On Christmas Eve, the Swedes hang out the last sheaf of grain from the harvest, known as the Julkarve, as an offering to the birds. And they believe that the more birds come to feed, the better the next year's grain harvest will be...Bird sheaf, Siegwald Dahl 1827-1902...

The usual explanation for this custom is that that the birds were fed to stop them eating grain from grain stores...But the belief that feeding the birds has influence on the next year's harvest points at another explanation for this custom...Preserved in Slavic folklore...

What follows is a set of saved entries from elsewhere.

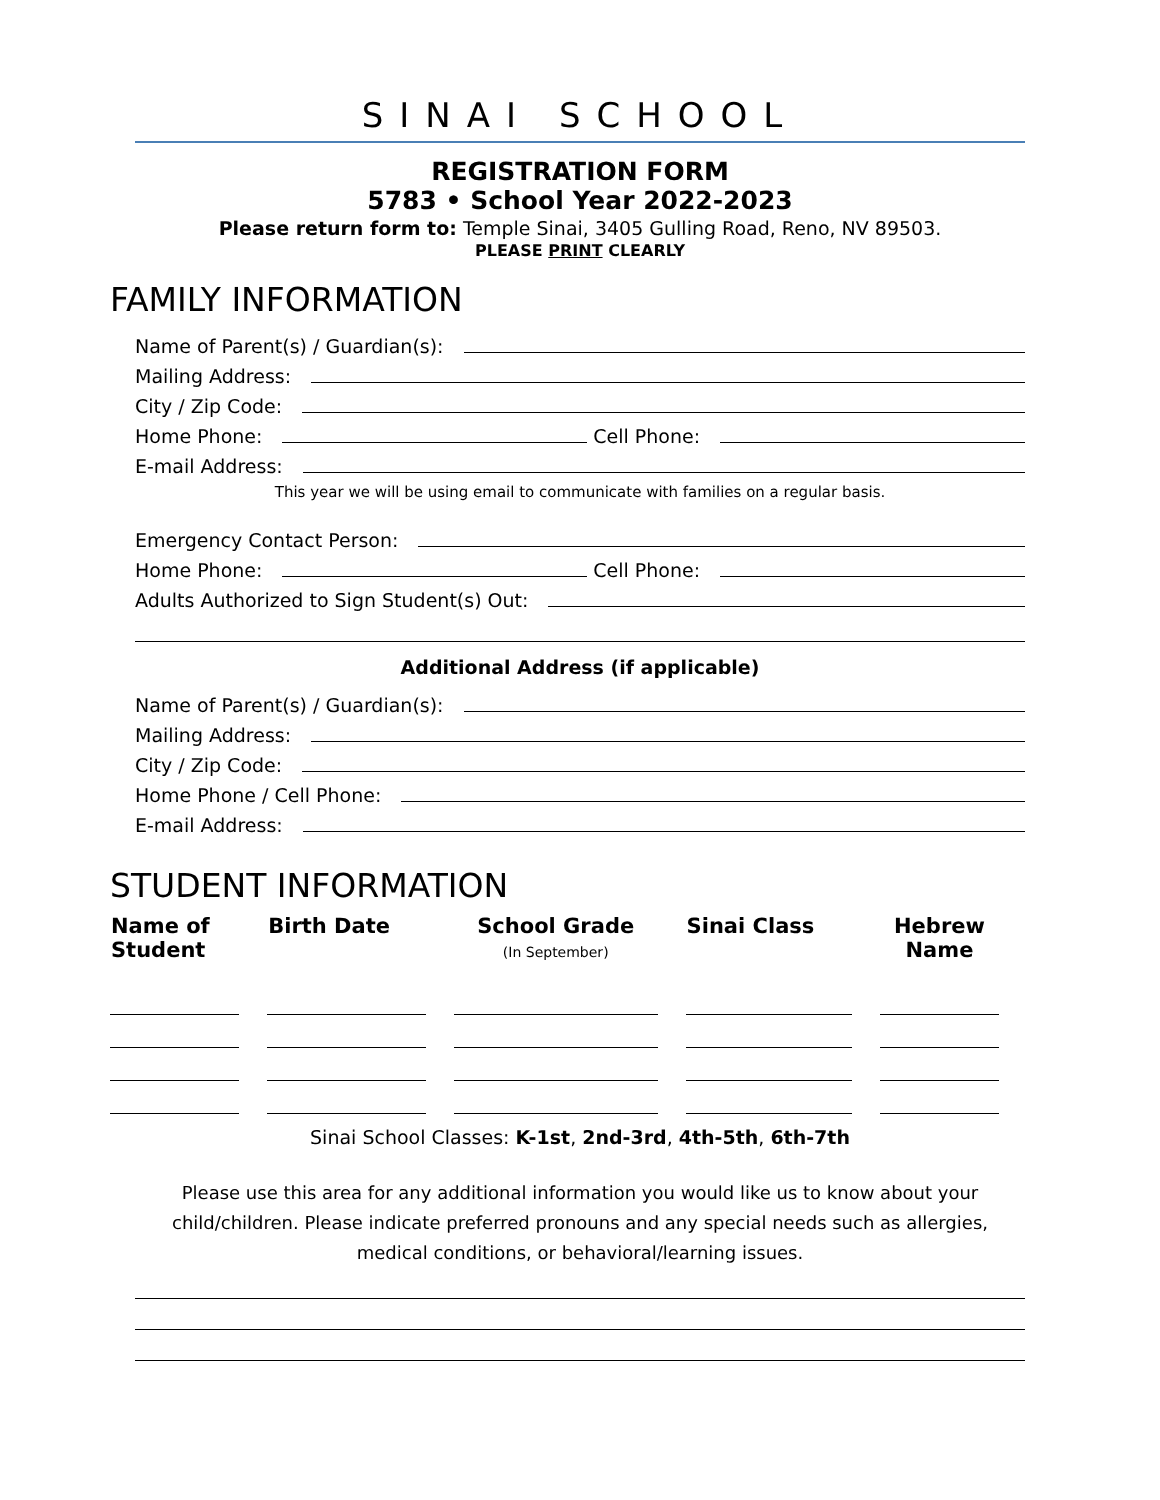SINAI SCHOOL
REGISTRATION FORM
5783 • School Year 2022-2023
Please return form to: Temple Sinai, 3405 Gulling Road, Reno, NV 89503.
PLEASE PRINT CLEARLY
FAMILY INFORMATION
Name of Parent(s) / Guardian(s):
Mailing Address:
City / Zip Code:
Home Phone: Cell Phone:
E-mail Address:
This year we will be using email to communicate with families on a regular basis.
Emergency Contact Person:
Home Phone: Cell Phone:
Adults Authorized to Sign Student(s) Out:
Additional Address (if applicable)
Name of Parent(s) / Guardian(s):
Mailing Address:
City / Zip Code:
Home Phone / Cell Phone:
E-mail Address:
STUDENT INFORMATION
| Name of Student | Birth Date | School Grade (In September) | Sinai Class | Hebrew Name |
| --- | --- | --- | --- | --- |
Sinai School Classes: K-1st, 2nd-3rd, 4th-5th, 6th-7th
Please use this area for any additional information you would like us to know about your child/children. Please indicate preferred pronouns and any special needs such as allergies, medical conditions, or behavioral/learning issues.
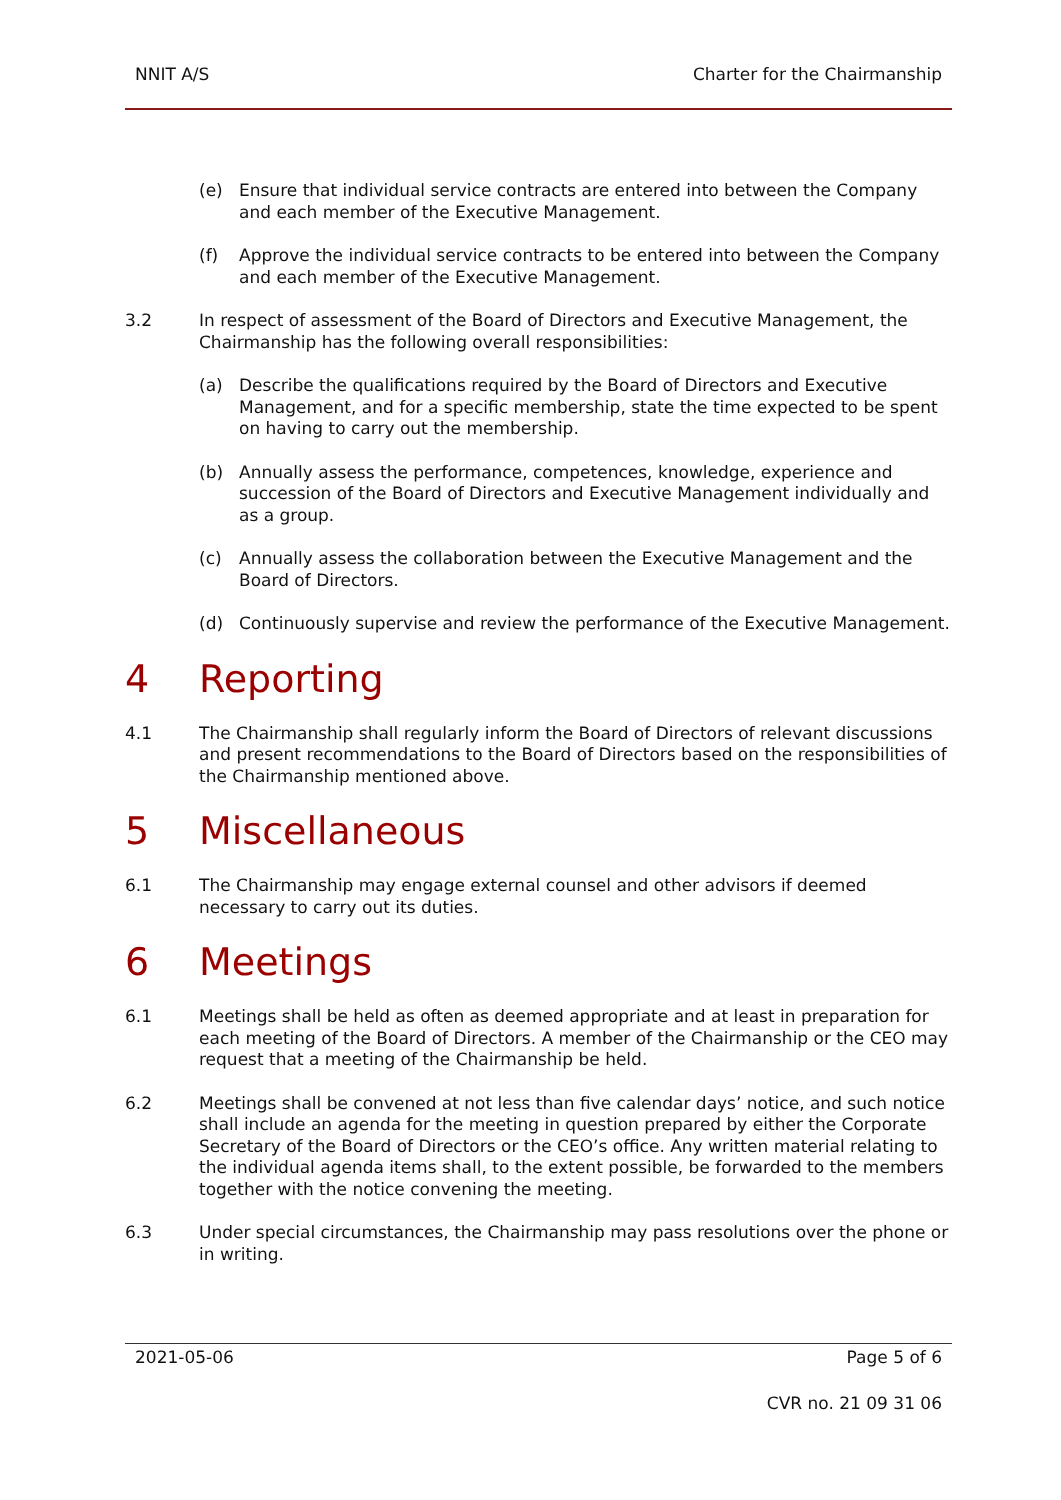NNIT A/S Charter for the Chairmanship
(e) Ensure that individual service contracts are entered into between the Company and each member of the Executive Management.
(f) Approve the individual service contracts to be entered into between the Company and each member of the Executive Management.
3.2 In respect of assessment of the Board of Directors and Executive Management, the Chairmanship has the following overall responsibilities:
(a) Describe the qualifications required by the Board of Directors and Executive Management, and for a specific membership, state the time expected to be spent on having to carry out the membership.
(b) Annually assess the performance, competences, knowledge, experience and succession of the Board of Directors and Executive Management individually and as a group.
(c) Annually assess the collaboration between the Executive Management and the Board of Directors.
(d) Continuously supervise and review the performance of the Executive Management.
4 Reporting
4.1 The Chairmanship shall regularly inform the Board of Directors of relevant discussions and present recommendations to the Board of Directors based on the responsibilities of the Chairmanship mentioned above.
5 Miscellaneous
6.1 The Chairmanship may engage external counsel and other advisors if deemed necessary to carry out its duties.
6 Meetings
6.1 Meetings shall be held as often as deemed appropriate and at least in preparation for each meeting of the Board of Directors. A member of the Chairmanship or the CEO may request that a meeting of the Chairmanship be held.
6.2 Meetings shall be convened at not less than five calendar days’ notice, and such notice shall include an agenda for the meeting in question prepared by either the Corporate Secretary of the Board of Directors or the CEO’s office. Any written material relating to the individual agenda items shall, to the extent possible, be forwarded to the members together with the notice convening the meeting.
6.3 Under special circumstances, the Chairmanship may pass resolutions over the phone or in writing.
2021-05-06 Page 5 of 6
CVR no. 21 09 31 06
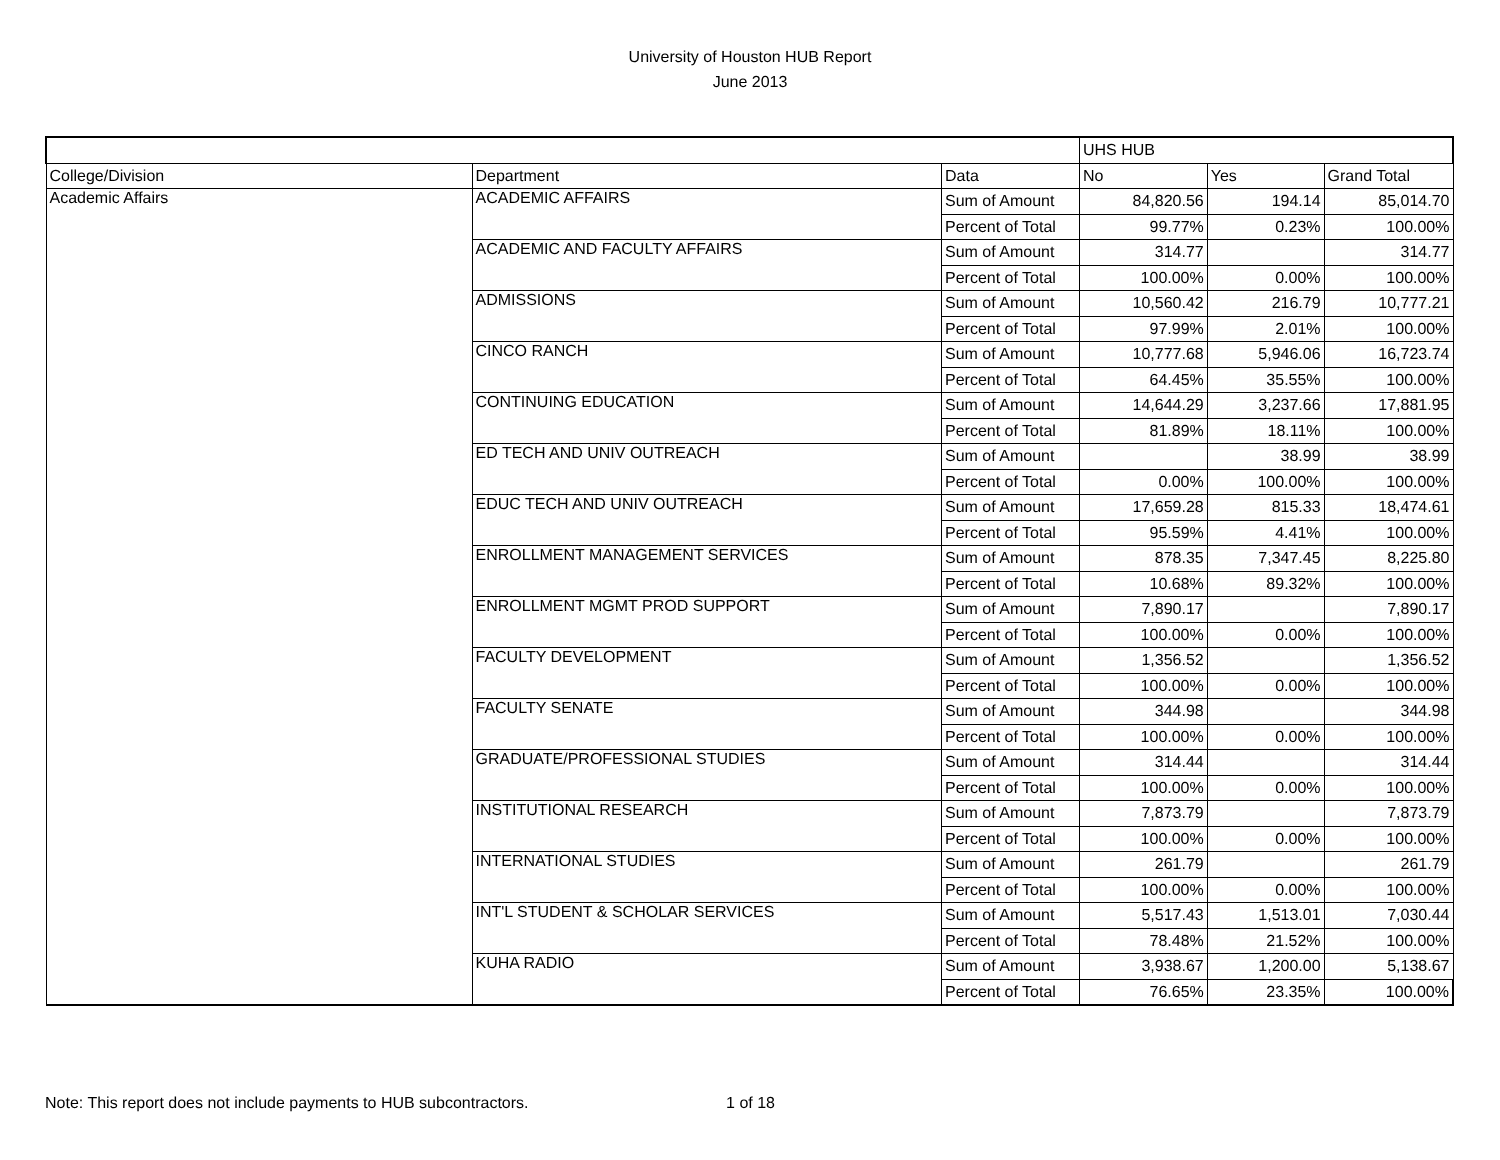University of Houston HUB Report
June 2013
| | | | UHS HUB | | |
| --- | --- | --- | --- | --- | --- |
| College/Division | Department | Data | No | Yes | Grand Total |
| Academic Affairs | ACADEMIC AFFAIRS | Sum of Amount | 84,820.56 | 194.14 | 85,014.70 |
| | | Percent of Total | 99.77% | 0.23% | 100.00% |
| | ACADEMIC AND FACULTY AFFAIRS | Sum of Amount | 314.77 | | 314.77 |
| | | Percent of Total | 100.00% | 0.00% | 100.00% |
| | ADMISSIONS | Sum of Amount | 10,560.42 | 216.79 | 10,777.21 |
| | | Percent of Total | 97.99% | 2.01% | 100.00% |
| | CINCO RANCH | Sum of Amount | 10,777.68 | 5,946.06 | 16,723.74 |
| | | Percent of Total | 64.45% | 35.55% | 100.00% |
| | CONTINUING EDUCATION | Sum of Amount | 14,644.29 | 3,237.66 | 17,881.95 |
| | | Percent of Total | 81.89% | 18.11% | 100.00% |
| | ED TECH AND UNIV OUTREACH | Sum of Amount | | 38.99 | 38.99 |
| | | Percent of Total | 0.00% | 100.00% | 100.00% |
| | EDUC TECH AND UNIV OUTREACH | Sum of Amount | 17,659.28 | 815.33 | 18,474.61 |
| | | Percent of Total | 95.59% | 4.41% | 100.00% |
| | ENROLLMENT MANAGEMENT SERVICES | Sum of Amount | 878.35 | 7,347.45 | 8,225.80 |
| | | Percent of Total | 10.68% | 89.32% | 100.00% |
| | ENROLLMENT MGMT PROD SUPPORT | Sum of Amount | 7,890.17 | | 7,890.17 |
| | | Percent of Total | 100.00% | 0.00% | 100.00% |
| | FACULTY DEVELOPMENT | Sum of Amount | 1,356.52 | | 1,356.52 |
| | | Percent of Total | 100.00% | 0.00% | 100.00% |
| | FACULTY SENATE | Sum of Amount | 344.98 | | 344.98 |
| | | Percent of Total | 100.00% | 0.00% | 100.00% |
| | GRADUATE/PROFESSIONAL STUDIES | Sum of Amount | 314.44 | | 314.44 |
| | | Percent of Total | 100.00% | 0.00% | 100.00% |
| | INSTITUTIONAL RESEARCH | Sum of Amount | 7,873.79 | | 7,873.79 |
| | | Percent of Total | 100.00% | 0.00% | 100.00% |
| | INTERNATIONAL STUDIES | Sum of Amount | 261.79 | | 261.79 |
| | | Percent of Total | 100.00% | 0.00% | 100.00% |
| | INT'L STUDENT & SCHOLAR SERVICES | Sum of Amount | 5,517.43 | 1,513.01 | 7,030.44 |
| | | Percent of Total | 78.48% | 21.52% | 100.00% |
| | KUHA RADIO | Sum of Amount | 3,938.67 | 1,200.00 | 5,138.67 |
| | | Percent of Total | 76.65% | 23.35% | 100.00% |
Note: This report does not include payments to HUB subcontractors. 1 of 18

All over Europe, it was believed that the last harvested sheaf of grain contained the living "sprit of grain"...This last sheaf was turned into a "Corn dolly", which was preserved until the next sowing season,. The seeds from the Corn dolly were then mixed with the seeds about to be sown, and were sometimes the first to be sown into the ground...I talked about this in my post "Corn dolly


A hint who this "Corn spirit", preserved in the "Corn dolly", really was, can be found in the Gaelic language and tradition. In Gaelic, the word Cailleach means at the same time An Old Woman, Mother Earth, The Last Sheaf of Wheat and the Corn Dolly made from it. So the Corn Spirit was really the fertility of the Mother Earth, of the life (grain) giving mother of us all...I talked about this in my post "The old woman of the mill dust"...

In Eastern Slavic tradition the identity of the "Grain spirit" is spelled out. The Last Sheaf of Wheat is turned into a Corn Dolly called Diduch (Grandfather, The Ancestor)...I talked about this in my post "Diduch"...

Now Slavs believed that all the good comes from the ancestors...Including grain...Which is why it was so important to keep ancestors happy, well fed and well watered, particularly during winter...

In some parts of Serbia, on Christmas Eve people used to take a table laid with food on the doorstep of the house and would then ask wolves to come to the feast. In other parts of Serbia they would invite the dead to the feast in the same way...I talked about this in my post "Wolf feast"...

Finally, in pre-Christian times, Slavs believed that souls of their dead entered birds and through birds entered otherworld, heaven, Iriy. And through birds returned back to our world to be reborn. I talked about this in my posts "Nav" and "Bird wedding"...

So feeding birds with grain from the last sheaf during winter was basically a form of feeding the ancestors, sacrificing to the ancestors...

Anyway, I wonder if any of this was preserved in Nordic and Finish folklore? 

I will finish this article with the link to my articles "Walking sheafs of wheat" which roam the roads of Europe during the winter...


1 comment:

  1. I wonder if the corn dolly transmuted into the fairy put on top of the Christmas tree in UK. It was a fairy in my family and not an angel. The cold (food) table on Boxing Day for neighbours, relations even us children to ‘help themselves’ was fairly logical given the feast but it was the only day this was allowed. Yes. My family kept up victorian rural traditions for various reasons.